-- Instructions to follow --
An exact copy of the whole listing is required.

-- Record excerpts --
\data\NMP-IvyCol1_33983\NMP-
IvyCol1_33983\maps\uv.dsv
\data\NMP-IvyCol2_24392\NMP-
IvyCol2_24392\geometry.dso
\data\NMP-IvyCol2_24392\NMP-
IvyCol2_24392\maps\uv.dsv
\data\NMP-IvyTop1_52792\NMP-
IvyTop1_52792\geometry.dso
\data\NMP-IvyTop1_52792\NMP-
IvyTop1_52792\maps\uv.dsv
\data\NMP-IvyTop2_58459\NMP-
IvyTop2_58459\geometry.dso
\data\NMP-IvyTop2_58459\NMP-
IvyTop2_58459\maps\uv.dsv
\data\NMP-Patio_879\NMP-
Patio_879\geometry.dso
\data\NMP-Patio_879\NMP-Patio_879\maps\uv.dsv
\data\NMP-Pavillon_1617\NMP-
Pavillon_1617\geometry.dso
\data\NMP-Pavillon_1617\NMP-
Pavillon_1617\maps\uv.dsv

-- Response to this task --
\data\NMP-IvyCol1_33983\NMP-
IvyCol1_33983\maps\uv.dsv
\data\NMP-IvyCol2_24392\NMP-
IvyCol2_24392\geometry.dso
\data\NMP-IvyCol2_24392\NMP-
IvyCol2_24392\maps\uv.dsv
\data\NMP-IvyTop1_52792\NMP-
IvyTop1_52792\geometry.dso
\data\NMP-IvyTop1_52792\NMP-
IvyTop1_52792\maps\uv.dsv
\data\NMP-IvyTop2_58459\NMP-
IvyTop2_58459\geometry.dso
\data\NMP-IvyTop2_58459\NMP-
IvyTop2_58459\maps\uv.dsv
\data\NMP-Patio_879\NMP-
Patio_879\geometry.dso
\data\NMP-Patio_879\NMP-Patio_879\maps\uv.dsv
\data\NMP-Pavillon_1617\NMP-
Pavillon_1617\geometry.dso
\data\NMP-Pavillon_1617\NMP-
Pavillon_1617\maps\uv.dsv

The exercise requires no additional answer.